あなたはマリアを覚えていますか?
同居人氏から「好きなゲームのこと書いたら?」と言われたがそんなに弾がない。
なけなしの弾としてこのゲームである。
マリア〜君たちが生まれた理由(わけ)〜
プレイステーション(以下PS)、セガサターン(以下SS)で1997年に発売されたアドベンチャーゲームだ。
ご存知だろうか?発売当初話題になって、中古屋さんの店頭でも最近見かけないこのゲーム。
ゲーム会社も発売元も多分消えてしまってコンソールすら出ない。
あと、もしかしたら今だとテーマに問題があるからかもしれない。内容に関してはこのあと触れていく。
思い出
私がマリア〜君たちが生まれた理由〜に触れたのは、ある日母が買ってきたのだ。クリスマスも近い12月の中頃に、クロックタワー2とこのソフトを。
なぜこの2本だったのか、いまだに謎である。
RPGしか遊ばなかった母がなぜこの2本を?
ホラーっぽいゲームが遊びたかったのかもしれない。今度会ったら聞いてみようと思う。
買った本人の母は「クロックタワー2はちょっと違うなぁ」と封印されていたが、マリアは気に入ったようで最後までプレイしていた。
夕飯後寝るまでの時間、寝室に置かれたブラウン管テレビで母はゲームをするのが習慣だった。
母と三姉妹同じ部屋で寝ていたので誰かが寝ると電気を消して、暗がりの中ゲーム画面をじっと見ていたのはいい思い出だ。目が悪くなりそうだが。
私のゲームの原風景である。
テキストアドベンチャーゲーム
このゲームはテキストアドベンチャーゲームである。
文章を読んで、選択肢を選び、ストーリーを進めていくタイプのゲームだ。かまいたちの夜や弟切草を想像していただければ雰囲気は掴めるだろう。
若い外科医である高野純の勤める慈愛堂病院に、急患として自殺未遂をした少女、筒井マリアが運ばれてくる。ここから二人の運命が動き出す……!

# # # #

• **作業指示**
**1)** ゲーム『マリア』についての提示文によると、このゲームが発売されたのは何年か。
**2)** ゲーム『マリア』について書いた提示文を、最後の文のあとから書き継ぐこと。
資料は今回の作業には使わない。

# # # #

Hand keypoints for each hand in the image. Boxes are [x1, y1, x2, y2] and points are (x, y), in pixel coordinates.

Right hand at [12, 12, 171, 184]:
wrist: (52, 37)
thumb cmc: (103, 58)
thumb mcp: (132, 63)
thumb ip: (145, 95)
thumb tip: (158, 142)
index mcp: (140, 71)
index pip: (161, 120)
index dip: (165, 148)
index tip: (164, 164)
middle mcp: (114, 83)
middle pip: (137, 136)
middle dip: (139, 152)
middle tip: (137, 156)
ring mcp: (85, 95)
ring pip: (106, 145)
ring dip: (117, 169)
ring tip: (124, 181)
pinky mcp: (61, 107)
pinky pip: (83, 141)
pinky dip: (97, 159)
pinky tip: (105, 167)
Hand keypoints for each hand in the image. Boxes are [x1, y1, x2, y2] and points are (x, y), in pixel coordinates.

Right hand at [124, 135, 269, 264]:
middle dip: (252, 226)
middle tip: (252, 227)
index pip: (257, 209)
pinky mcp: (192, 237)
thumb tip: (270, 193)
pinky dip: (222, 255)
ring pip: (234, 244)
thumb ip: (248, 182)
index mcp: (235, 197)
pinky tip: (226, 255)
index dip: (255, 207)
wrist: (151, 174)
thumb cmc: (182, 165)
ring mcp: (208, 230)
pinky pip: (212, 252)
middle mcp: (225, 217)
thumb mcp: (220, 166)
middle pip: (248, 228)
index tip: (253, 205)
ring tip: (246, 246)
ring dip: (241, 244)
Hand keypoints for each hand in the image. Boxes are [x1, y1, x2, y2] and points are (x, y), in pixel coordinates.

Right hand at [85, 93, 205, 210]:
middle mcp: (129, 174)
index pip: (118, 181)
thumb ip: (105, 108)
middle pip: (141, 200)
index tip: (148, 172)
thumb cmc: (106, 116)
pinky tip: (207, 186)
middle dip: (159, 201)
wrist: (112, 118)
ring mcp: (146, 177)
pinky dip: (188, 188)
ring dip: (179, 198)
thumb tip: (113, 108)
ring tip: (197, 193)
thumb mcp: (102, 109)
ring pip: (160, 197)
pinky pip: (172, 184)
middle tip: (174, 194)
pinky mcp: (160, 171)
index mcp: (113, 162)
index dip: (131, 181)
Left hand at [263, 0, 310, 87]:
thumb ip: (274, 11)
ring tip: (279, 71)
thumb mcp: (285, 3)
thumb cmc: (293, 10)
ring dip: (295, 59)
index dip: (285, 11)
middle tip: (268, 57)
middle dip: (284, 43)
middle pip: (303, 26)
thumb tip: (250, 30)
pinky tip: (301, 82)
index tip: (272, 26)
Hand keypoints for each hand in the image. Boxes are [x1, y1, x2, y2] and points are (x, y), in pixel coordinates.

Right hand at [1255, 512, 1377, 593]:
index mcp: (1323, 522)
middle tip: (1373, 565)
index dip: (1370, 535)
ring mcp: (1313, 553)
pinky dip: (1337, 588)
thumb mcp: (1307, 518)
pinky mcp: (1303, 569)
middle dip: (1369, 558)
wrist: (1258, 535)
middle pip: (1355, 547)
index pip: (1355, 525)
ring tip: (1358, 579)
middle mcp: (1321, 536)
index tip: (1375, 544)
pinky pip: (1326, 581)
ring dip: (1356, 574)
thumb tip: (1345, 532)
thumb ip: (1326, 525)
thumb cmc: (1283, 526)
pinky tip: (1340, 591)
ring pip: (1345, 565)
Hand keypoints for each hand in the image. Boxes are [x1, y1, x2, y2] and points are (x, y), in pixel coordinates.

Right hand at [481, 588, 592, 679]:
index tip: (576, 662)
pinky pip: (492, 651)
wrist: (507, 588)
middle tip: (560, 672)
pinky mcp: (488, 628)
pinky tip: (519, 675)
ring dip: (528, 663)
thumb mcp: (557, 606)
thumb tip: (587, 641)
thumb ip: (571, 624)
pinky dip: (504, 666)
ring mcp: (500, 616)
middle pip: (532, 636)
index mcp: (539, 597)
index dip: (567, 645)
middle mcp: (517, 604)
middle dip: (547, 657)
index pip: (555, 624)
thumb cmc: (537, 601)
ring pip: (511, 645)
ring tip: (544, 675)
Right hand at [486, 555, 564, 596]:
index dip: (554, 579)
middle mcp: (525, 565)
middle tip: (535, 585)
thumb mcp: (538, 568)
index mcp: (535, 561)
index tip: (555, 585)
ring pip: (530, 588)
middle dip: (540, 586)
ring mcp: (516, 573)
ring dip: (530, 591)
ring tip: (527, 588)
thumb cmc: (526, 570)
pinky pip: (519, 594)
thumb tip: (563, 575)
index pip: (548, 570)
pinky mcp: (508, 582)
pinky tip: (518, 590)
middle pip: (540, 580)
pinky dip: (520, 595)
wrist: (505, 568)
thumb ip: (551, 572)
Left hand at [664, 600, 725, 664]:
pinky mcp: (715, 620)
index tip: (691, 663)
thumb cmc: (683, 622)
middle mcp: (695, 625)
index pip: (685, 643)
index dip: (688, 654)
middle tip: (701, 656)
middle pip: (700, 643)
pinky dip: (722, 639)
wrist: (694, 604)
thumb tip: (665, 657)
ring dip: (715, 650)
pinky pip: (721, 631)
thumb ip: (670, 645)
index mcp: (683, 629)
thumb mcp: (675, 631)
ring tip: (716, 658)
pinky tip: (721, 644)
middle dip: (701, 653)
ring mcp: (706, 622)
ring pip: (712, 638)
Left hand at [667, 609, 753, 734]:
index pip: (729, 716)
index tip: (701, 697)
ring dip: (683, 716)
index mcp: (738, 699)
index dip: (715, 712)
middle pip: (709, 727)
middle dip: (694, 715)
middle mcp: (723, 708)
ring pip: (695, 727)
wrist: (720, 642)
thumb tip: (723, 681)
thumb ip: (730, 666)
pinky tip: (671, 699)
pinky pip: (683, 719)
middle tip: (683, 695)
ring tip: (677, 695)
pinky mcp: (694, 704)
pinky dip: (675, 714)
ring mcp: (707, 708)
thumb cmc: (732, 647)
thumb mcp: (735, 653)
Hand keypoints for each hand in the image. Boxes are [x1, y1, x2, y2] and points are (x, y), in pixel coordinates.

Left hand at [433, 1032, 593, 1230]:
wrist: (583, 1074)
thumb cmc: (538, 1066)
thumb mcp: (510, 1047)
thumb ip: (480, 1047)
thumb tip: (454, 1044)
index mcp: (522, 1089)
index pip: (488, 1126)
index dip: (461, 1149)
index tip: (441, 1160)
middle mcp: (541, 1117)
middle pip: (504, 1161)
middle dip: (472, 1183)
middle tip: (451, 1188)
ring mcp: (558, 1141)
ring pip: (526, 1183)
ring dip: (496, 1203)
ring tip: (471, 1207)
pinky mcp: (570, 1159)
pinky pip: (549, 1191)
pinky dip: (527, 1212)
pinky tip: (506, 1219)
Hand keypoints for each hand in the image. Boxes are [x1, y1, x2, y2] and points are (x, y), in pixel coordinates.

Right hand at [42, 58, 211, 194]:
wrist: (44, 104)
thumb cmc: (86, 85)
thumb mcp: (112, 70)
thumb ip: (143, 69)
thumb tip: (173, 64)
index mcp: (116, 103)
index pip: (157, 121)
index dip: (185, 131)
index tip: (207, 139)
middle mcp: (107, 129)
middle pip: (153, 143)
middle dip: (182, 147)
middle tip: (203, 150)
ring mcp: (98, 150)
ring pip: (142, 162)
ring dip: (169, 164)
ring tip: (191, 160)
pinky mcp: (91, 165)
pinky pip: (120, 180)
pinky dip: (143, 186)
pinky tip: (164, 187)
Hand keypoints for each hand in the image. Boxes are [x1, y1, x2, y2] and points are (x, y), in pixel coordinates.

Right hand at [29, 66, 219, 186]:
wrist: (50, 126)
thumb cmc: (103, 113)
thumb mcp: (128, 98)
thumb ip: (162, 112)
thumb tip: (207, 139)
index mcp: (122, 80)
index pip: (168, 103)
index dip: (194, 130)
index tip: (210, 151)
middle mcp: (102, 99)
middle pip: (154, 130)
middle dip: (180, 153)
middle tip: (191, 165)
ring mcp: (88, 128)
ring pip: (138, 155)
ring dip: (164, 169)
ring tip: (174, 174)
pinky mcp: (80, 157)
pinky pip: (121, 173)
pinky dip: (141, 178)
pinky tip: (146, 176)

# # # #

• **順番どおりの回答**
**1)** 1997年。

**2)**
といったゲームだ。
高野先生視点で物語を観ていくことになる。
テキストアドベンチャーなので一部を除いてほとんど全て文章とムービーで進行していく。場合によっては高野先生を操作してのアドベンチャーパートや、ミニゲーム的なものもある。
所々の選択肢いかんによってエンディングが変わるマルチエンディングだ。
マルチエンディングが大好きな癖はここで培われた可能性がある。ちなみに今後記事にしようと思っているものもマルチエンディングである。大好きマルチエンディング。
微妙にぬるっとしたグラフィック
ストーリー中もアドベンチャーパートもフルポリゴンのキャラクターが表示されている。
PS、SSこの時代のテクスチャの問題だと思うが、絶妙にぬるっとしている。
そして美少女と言われているマリアちゃん、どうしてもグラフィックがリアル寄りのためかあんまり美少女に見えない……。が、物語の終盤ごろになると美少女に見えてくる。不思議。
主人公の高野先生も、考え事をする際下瞼の赤い部分を露出させるクセがある。妙にリアルな下瞼の赤い部分にも注目だ。
そしてロード画面、セーブ画面に出てくるお面が怖い。人格(ペルソナ)を表現しているらしい。怖い。
肝心のストーリー
このゲームは解離性同一障害(多重人格症)のマリアちゃんの人格を統合するゲームである。
全くの赤の他人同士だった二人の接点が徐々に明らかになるサスペンス仕立てのストーリーとなっている。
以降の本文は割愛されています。